Transcribing Videos

If you do not have a script of the video, you can get the script in many ways, such as:

  • With a digital video, you can use a foot pedal control like vPedal to transcribe the video. It costs less than $100.
  • Train a speech recognition software such as ViaVoice (Win) or MacSpeech (Mac) for a few hours. Then listen to the videotape and repeat the dialogue into the microphone. At the beginning, you are going to get lot of errors. But you can teach the software to fix the errors and down the road you can expect to get about 95% accuracy.
  • Use a professional transcription service. This is the most expensive way to generate the script.

There is a simple way to transcribe and input the spoken dialog directly to your computer. All you need to do is spend an hour or two training a speech recognition software to recognize your speech. By using Naturally Speaking (English and Spanish) and ViaVoice (English)  speech recognition software you can transcribe a video.

With the Naturally Speaking or ViaVoice software, you can listen to the video, and repeat the words that are being said into the microphone. If you want to use this transcription for post captioning, you can import the document into the CPC Captioning software and the text will automatically be broken up into formatted captions.

Lanuguage Supported
Naturally Speaking is available in multiple languages such as, English, Spanish, French, German. ViaVoice is available only in English 

Accuracy
After training these speech recognition software for an hour or two, you can get an accuracy of about 85%. If you fixes the errors and let the software know about the errors, the software will not make the mistakes again. Eventually you can easily get an accuracy of 95% or so.

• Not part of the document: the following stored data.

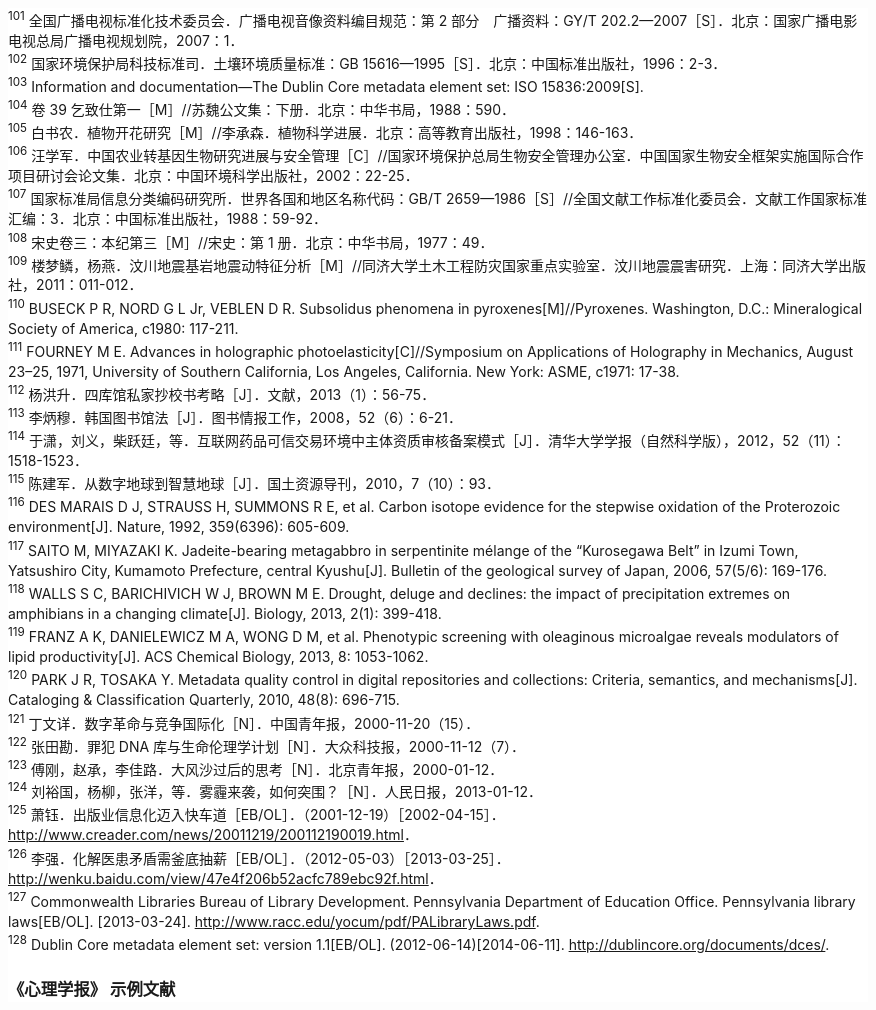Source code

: <sup>101</sup> 全国广播电视标准化技术委员会．广播电视音像资料编目规范：第 2 部分 广播资料：GY/T 202.2—2007［S］．北京：国家广播电影电视总局广播电视规划院，2007：1．<br>
<sup>102</sup> 国家环境保护局科技标准司．土壤环境质量标准：GB 15616—1995［S］．北京：中国标准出版社，1996：2-3．<br>
<sup>103</sup> Information and documentation—The Dublin Core metadata element set: ISO 15836:2009[S].<br>
<sup>104</sup> 卷 39 乞致仕第一［M］//苏魏公文集：下册．北京：中华书局，1988：590．<br>
<sup>105</sup> 白书农．植物开花研究［M］//李承森．植物科学进展．北京：高等教育出版社，1998：146-163．<br>
<sup>106</sup> 汪学军．中国农业转基因生物研究进展与安全管理［C］//国家环境保护总局生物安全管理办公室．中国国家生物安全框架实施国际合作项目研讨会论文集．北京：中国环境科学出版社，2002：22-25．<br>
<sup>107</sup> 国家标准局信息分类编码研究所．世界各国和地区名称代码：GB/T 2659—1986［S］//全国文献工作标准化委员会．文献工作国家标准汇编：3．北京：中国标准出版社，1988：59-92．<br>
<sup>108</sup> 宋史卷三：本纪第三［M］//宋史：第 1 册．北京：中华书局，1977：49．<br>
<sup>109</sup> 楼梦鳞，杨燕．汶川地震基岩地震动特征分析［M］//同济大学土木工程防灾国家重点实验室．汶川地震震害研究．上海：同济大学出版社，2011：011-012．<br>
<sup>110</sup> BUSECK P R, NORD G L Jr, VEBLEN D R. Subsolidus phenomena in pyroxenes[M]//Pyroxenes. Washington, D.C.: Mineralogical Society of America, c1980: 117-211.<br>
<sup>111</sup> FOURNEY M E. Advances in holographic photoelasticity[C]//Symposium on Applications of Holography in Mechanics, August 23–25, 1971, University of Southern California, Los Angeles, California. New York: ASME, c1971: 17-38.<br>
<sup>112</sup> 杨洪升．四库馆私家抄校书考略［J］．文献，2013（1）：56-75．<br>
<sup>113</sup> 李炳穆．韩国图书馆法［J］．图书情报工作，2008，52（6）：6-21．<br>
<sup>114</sup> 于潇，刘义，柴跃廷，等．互联网药品可信交易环境中主体资质审核备案模式［J］．清华大学学报（自然科学版），2012，52（11）：1518-1523．<br>
<sup>115</sup> 陈建军．从数字地球到智慧地球［J］．国土资源导刊，2010，7（10）：93．<br>
<sup>116</sup> DES MARAIS D J, STRAUSS H, SUMMONS R E, et al. Carbon isotope evidence for the stepwise oxidation of the Proterozoic environment[J]. Nature, 1992, 359(6396): 605-609.<br>
<sup>117</sup> SAITO M, MIYAZAKI K. Jadeite-bearing metagabbro in serpentinite mélange of the “Kurosegawa Belt” in Izumi Town, Yatsushiro City, Kumamoto Prefecture, central Kyushu[J]. Bulletin of the geological survey of Japan, 2006, 57(5/6): 169-176.<br>
<sup>118</sup> WALLS S C, BARICHIVICH W J, BROWN M E. Drought, deluge and declines: the impact of precipitation extremes on amphibians in a changing climate[J]. Biology, 2013, 2(1): 399-418.<br>
<sup>119</sup> FRANZ A K, DANIELEWICZ M A, WONG D M, et al. Phenotypic screening with oleaginous microalgae reveals modulators of lipid productivity[J]. ACS Chemical Biology, 2013, 8: 1053-1062.<br>
<sup>120</sup> PARK J R, TOSAKA Y. Metadata quality control in digital repositories and collections: Criteria, semantics, and mechanisms[J]. Cataloging &#38; Classification Quarterly, 2010, 48(8): 696-715.<br>
<sup>121</sup> 丁文详．数字革命与竞争国际化［N］．中国青年报，2000-11-20（15）．<br>
<sup>122</sup> 张田勘．罪犯 DNA 库与生命伦理学计划［N］．大众科技报，2000-11-12（7）．<br>
<sup>123</sup> 傅刚，赵承，李佳路．大风沙过后的思考［N］．北京青年报，2000-01-12．<br>
<sup>124</sup> 刘裕国，杨柳，张洋，等．雾霾来袭，如何突围？［N］．人民日报，2013-01-12．<br>
<sup>125</sup> 萧钰．出版业信息化迈入快车道［EB/OL］．（2001-12-19）［2002-04-15］．<a href="http://www.creader.com/news/20011219/200112190019.html">http://www.creader.com/news/20011219/200112190019.html</a>．<br>
<sup>126</sup> 李强．化解医患矛盾需釜底抽薪［EB/OL］．（2012-05-03）［2013-03-25］．<a href="http://wenku.baidu.com/view/47e4f206b52acfc789ebc92f.html">http://wenku.baidu.com/view/47e4f206b52acfc789ebc92f.html</a>．<br>
<sup>127</sup> Commonwealth Libraries Bureau of Library Development. Pennsylvania Department of Education Office. Pennsylvania library laws[EB/OL]. [2013-03-24]. <a href="http://www.racc.edu/yocum/pdf/PALibraryLaws.pdf">http://www.racc.edu/yocum/pdf/PALibraryLaws.pdf</a>.<br>
<sup>128</sup> Dublin Core metadata element set: version 1.1[EB/OL]. (2012-06-14)[2014-06-11]. <a href="http://dublincore.org/documents/dces/">http://dublincore.org/documents/dces/</a>.<br>




### 《心理学报》 示例文献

Naturally Speaking software analyzes a complete sentence or a phrase until you pause talking and gives better accuracy compared to ViaVoice. Since Naturally Speaking analyzes the text before showing it on the screen, if you use it for live captioning, the captions will be delayed by a few seconds. For transcription purposes, the delay does not matter. So Naturally speaking is better than ViaVoice from the accuracy point of view.